Pemkab Kampar Tegaskan Komitmen Pengendalian Inflasi

Dalam pantauan Tim Liputan Diskominfo Kampar, Sekda Hambali yang didampingi Asisten II Subermi menegaskan pentingnya pemantauan berkala terhadap perkembangan inflasi di daerah. Ia mengingatkan seluruh Kepala OPD terkait untuk meningkatkan koordinasi dengan BPS Kabupaten Kampar, guna memastikan kebijakan pengendalian inflasi berjalan efektif dan berbasis data.

“Kita harus mengetahui sektor mana yang menjadi prioritas dan komoditas mana yang perlu kita genjot sehingga indeks kenaikan harga tetap stabil. Pemerintah Daerah akan terus mengikuti arahan Kemendagri dalam pengendalian inflasi,” ujar Hambali.

Hambali menambahkan bahwa Pemkab Kampar telah menggerakkan seluruh sektor untuk menekan angka inflasi, sekaligus mendorong setiap stakeholder agar berperan aktif menjaga stabilitas ekonomi daerah. Mulai dari ketersediaan pasokan, harga pasar, stabilitas pangan strategis, hingga mitigasi gejolak harga musiman.

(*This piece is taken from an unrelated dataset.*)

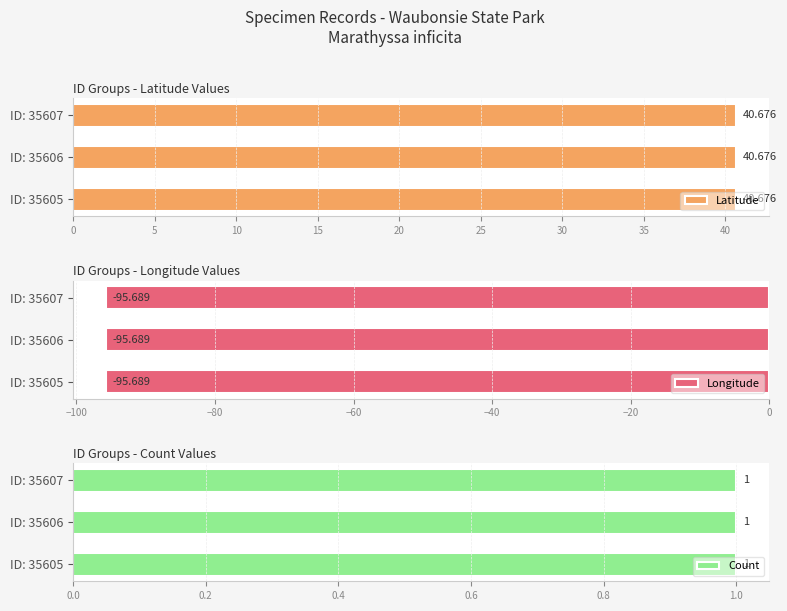

Is the value of Longitude at 35605 greater than the value of Count at 35606?

No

“Seluruh stakeholder harus terlibat. Kita bekerja secara detail, mulai dari pasokan, harga di lapangan, hingga mekanisme distribusi. Semua harus bergerak,” tambahnya.

Arahan Kemendagri: Pemantauan Ketat Pasokan dan Laporan Harian Harga

Sekjen Kemendagri Tomsi Tohir kembali mengingatkan pemerintah daerah mengenai pentingnya antisipasi, kesiapan pasokan, dan pemantauan harian harga pangan. Jika ditemukan hambatan atau kekurangan stok di daerah, pemerintah harus cepat melakukan intervensi agar gejolak harga tidak meluas.

Kemendagri juga meminta laporan harian pergerakan harga dari Kabupaten/Kota, sebagai bagian dari sistem pengawasan nasional terhadap komoditas strategis.